I have had to learn to swallow my impatience and incredulity as the months stretched into years and he still hadn’t got to the court case, Mrs Dubose’s camellias or even that timeless scene with the rabid dog. I had to learn not to ask ” What do you think?” instead, confining my desire to book-club it to my head. (Yes, to book-club is a verb).
And finally, on holiday in Fiji, aided by a Kids Club and poor Internet reception, he finished it. I was so happy I could have jumped him. But of course I wanted to know what he thought of it first.
“Yeah, it’s really good.” FULL STOP
I had waited three long and critique-barren years for that. I probed him gently, hoping to elicit further comment that would allow me to unleash the torrent of deferred deconstruction that was waiting, bursting to come out. But no. He loved it, no further comment.
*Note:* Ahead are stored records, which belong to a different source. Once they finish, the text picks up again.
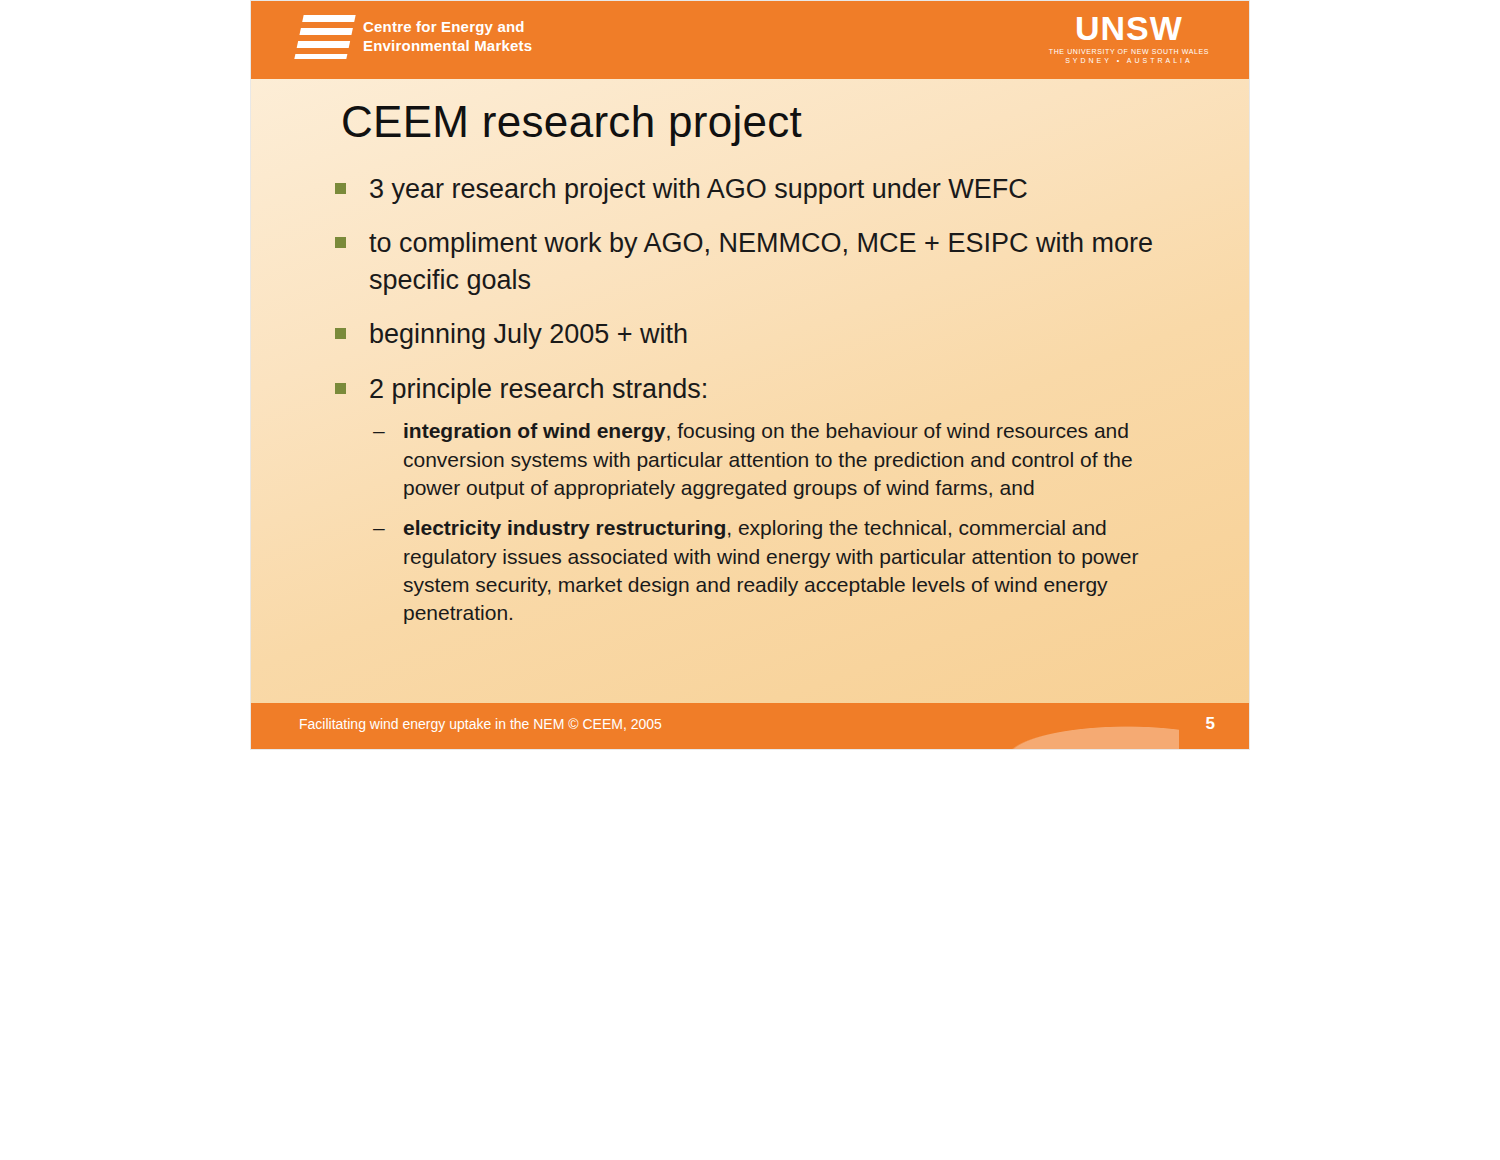Centre for Energy and
Environmental Markets
UNSW
THE UNIVERSITY OF NEW SOUTH WALES
SYDNEY • AUSTRALIA
CEEM research project
3 year research project with AGO support under WEFC
to compliment work by AGO, NEMMCO, MCE + ESIPC with more specific goals
beginning July 2005 + with
2 principle research strands:
integration of wind energy, focusing on the behaviour of wind resources and conversion systems with particular attention to the prediction and control of the power output of appropriately aggregated groups of wind farms, and
electricity industry restructuring, exploring the technical, commercial and regulatory issues associated with wind energy with particular attention to power system security, market design and readily acceptable levels of wind energy penetration.
Facilitating wind energy uptake in the NEM © CEEM, 2005
5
I tried “Would it help you to talk about the novel if we were both naked? ” It helped but not to talk about the novel.
He did add that over the years, when he read the novel on public transport, strangers would come up to him to tell him how much they loved it and he enjoyed this break with public transport privacy protocol.
I briefly pondered recasting the novel. “Darling, if Atticus was Arsene Wenger, and Jem and Scout were a younger, idealistic version of Arsenal, and the court case was the European Cup Final, how would it make you feel…?”
In the end I decided to hold hands and watch the movie adaptation with him instead, to re-read the novel (again) and to join a book club.
Shankari Chandran is a former social justice lawyer who has finally finished writing her first novel. In her free time she is obsessed with researching how many times her favourite writers were rejected before they were first published. She has four children and a husband whose lives she chronicles on her blog, duckformation.
Top Comments
I bought the depicted edition. Yesterday I noticed, however, it's less comfortable and more annoying to read than other editions. Think it's me?
My husband is not much of a reader apart from on holidays, because he gets bored watching me read. He likes Dean Koontz, Stephen King books mostly. I wouldn't be able to get him to read anything else in a pink fit, but would love to be able to discuss books with him.
No matter, I am in a book club to satisfy this aspect of my personality, and I love it because it forces me to read books that I normally wouldn't choose. This month's choice was "Looking for Alaska" by John Green. Normally I'd turn my nose up at it because it's classified as "Young Adult" and I can't help but think all books in that genre will be like twilight, but OH, it was a wonderful book and I feel enriched for reading it.